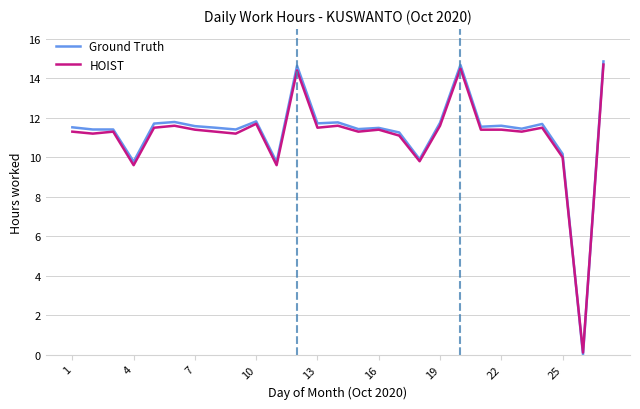

What is the maximum value for HOIST?

14.7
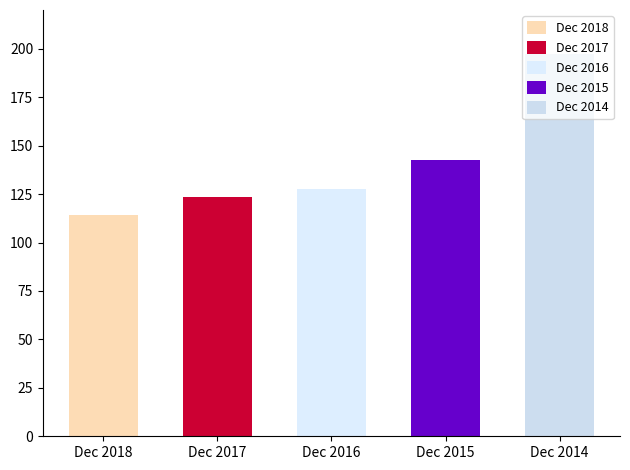

What is the difference between the values at Dec 2017 and Dec 2018?

9.4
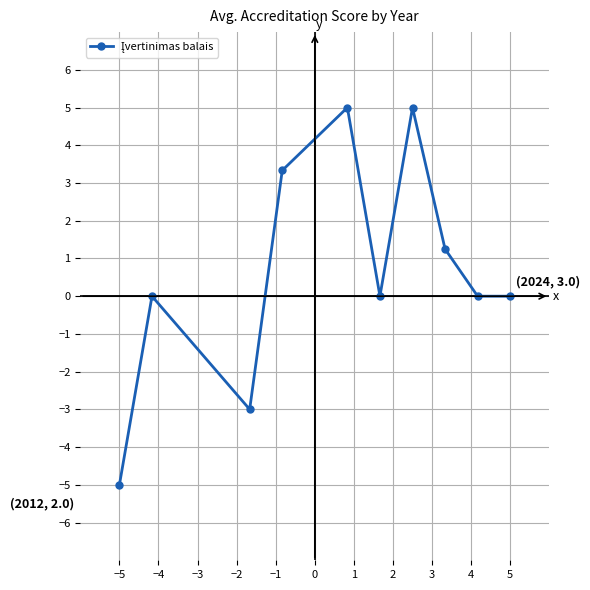

What is the sum of all values?

6.6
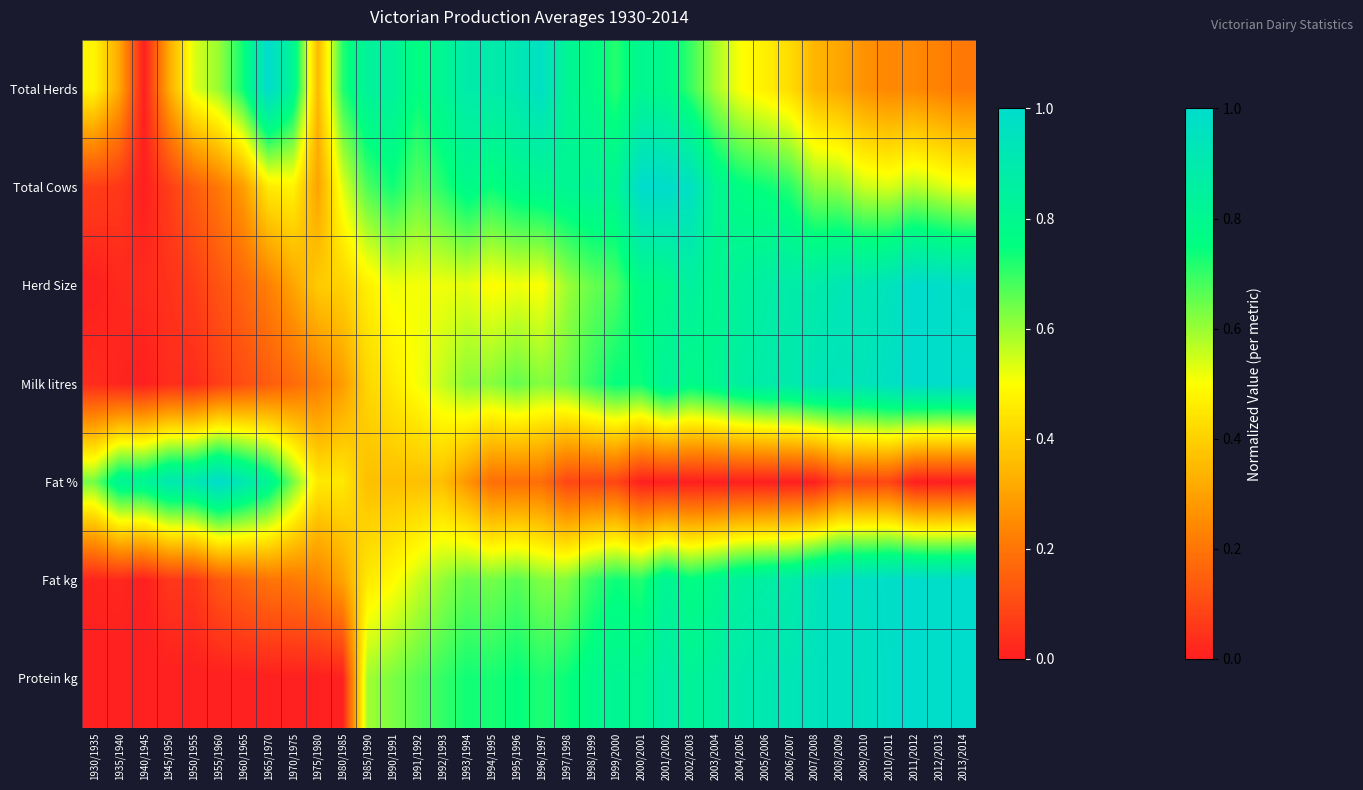

What is the total value across all series at 2002/2003?

4.9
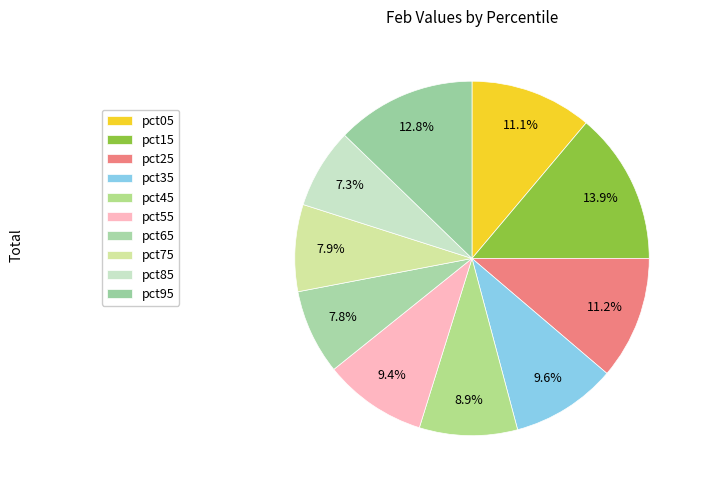

Count the number of slices in the pie.

10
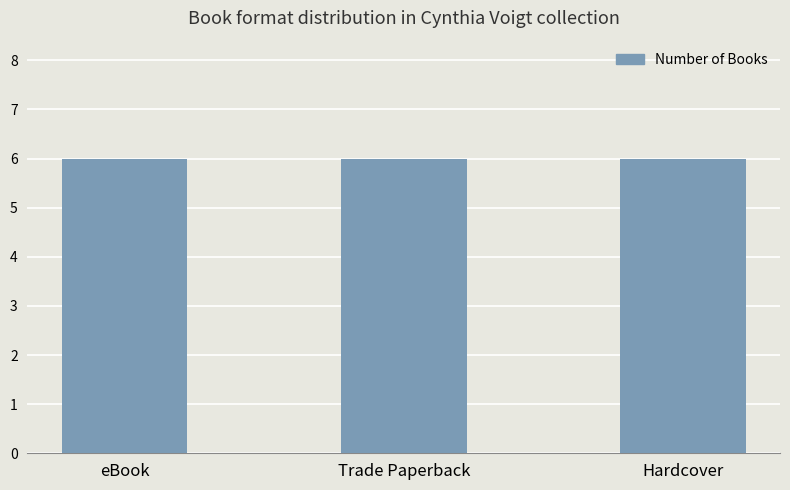

Count the number of data series in this chart.

1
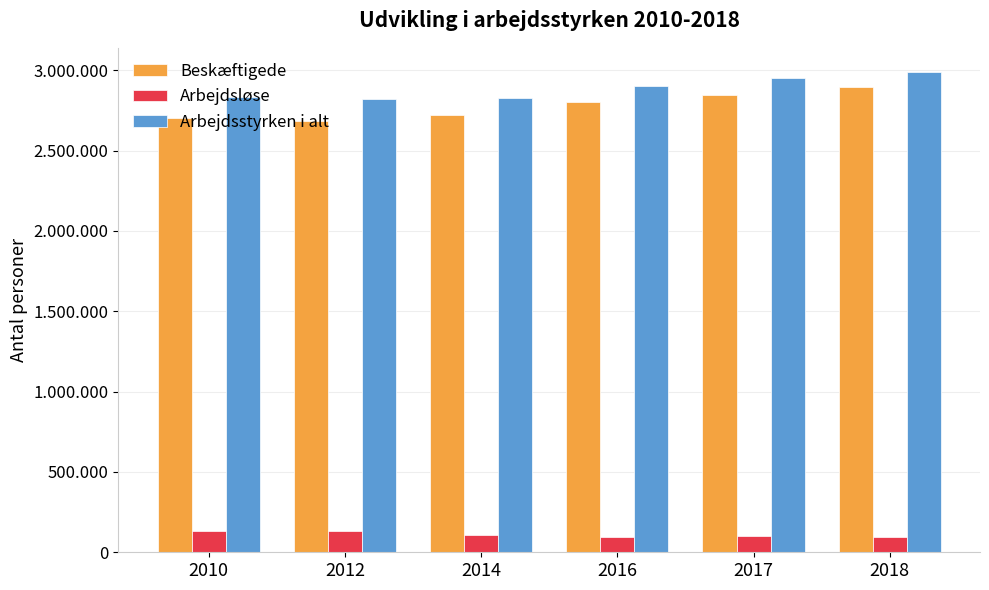

Reading right to left, transcribe all the data shown in this chart.

Beskæftigede: 2018=2895946	2017=2848333	2016=2805073	2014=2719840	2012=2684840	2010=2704542
Arbejdsløse: 2018=94253	2017=102474	2016=98043	2014=108730	2012=135198	2010=132058
Arbejdsstyrken i alt: 2018=2990199	2017=2950807	2016=2903116	2014=2828570	2012=2820038	2010=2836600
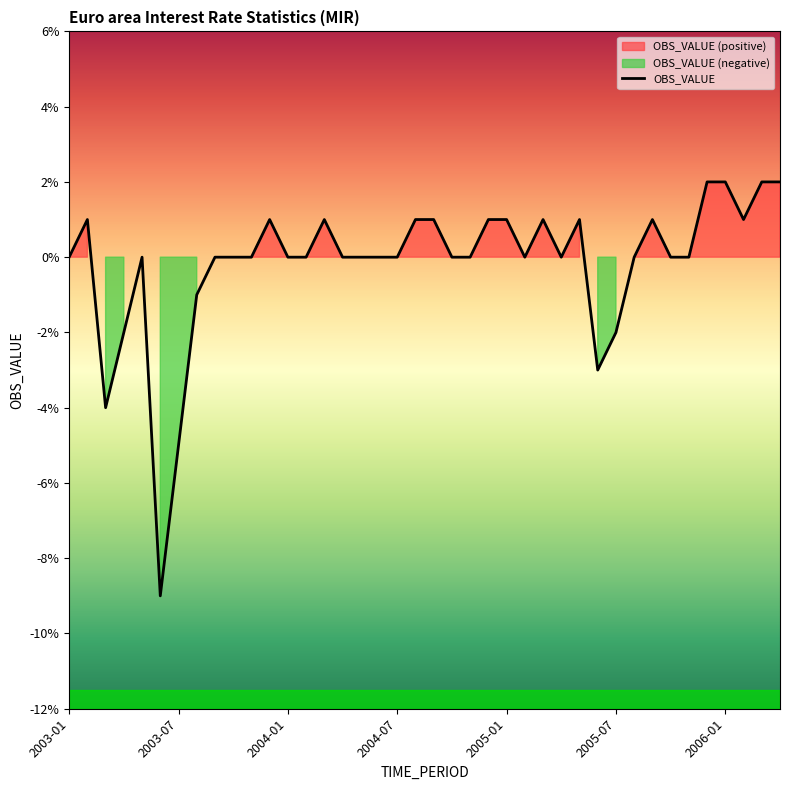

What position from the left is 38?

39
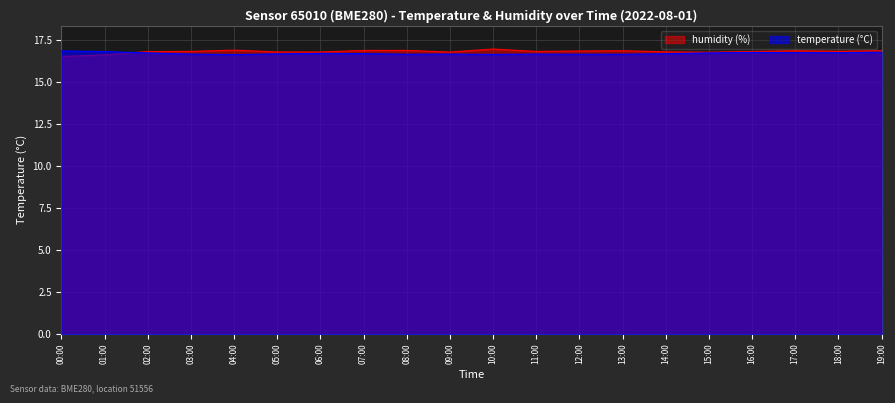

Reading left to right, extract all data points from this chart.

temperature: 16.9	16.8	16.7	16.7	16.6	16.7	16.7	16.7	16.7	16.7	16.6	16.7	16.7	16.7	16.7	16.7	16.8	16.8	16.8	16.8
humidity: 16.5	16.6	16.8	16.8	16.9	16.8	16.8	16.9	16.9	16.8	17.0	16.8	16.9	16.9	16.8	16.8	16.8	16.9	16.8	16.9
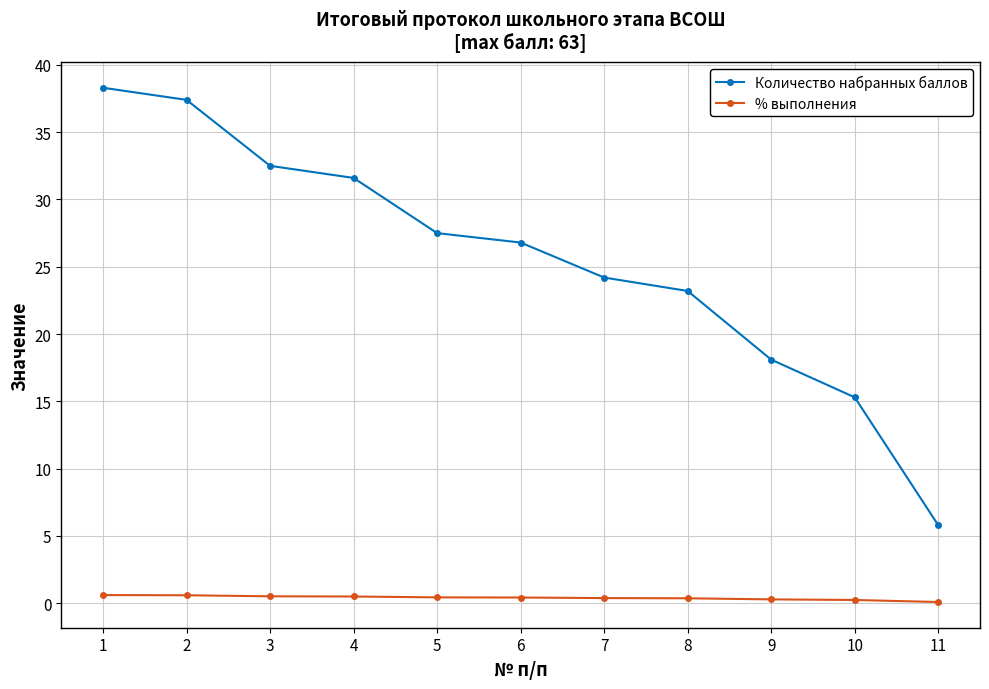

True or false: % выполнения and Количество набранных баллов intersect in this chart.

False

▸ **Exercise brief**: Output the stretch of the data from the line that contains "Reading left to" through the end as a Markdown table with the columns Row and Line. Give each nonblank line its own number, and leave the pictures out.

▸ **Response to this exercise**:
| Row | Line |
|---|---|
| 1 | Reading left to right, extract all data points from this chart. |
| 2 | temperature: 16.9	16.8	16.7	16.7	16.6	16.7	16.7	16.7	16.7	16.7	16.6	16.7	16.7	16.7	16.7	16.7	16.8	16.8	16.8	16.8 |
| 3 | humidity: 16.5	16.6	16.8	16.8	16.9	16.8	16.8	16.9	16.9	16.8	17.0	16.8	16.9	16.9	16.8	16.8	16.8	16.9	16.8	16.9 |
| 4 | True or false: % выполнения and Количество набранных баллов intersect in this chart. |
| 5 | False |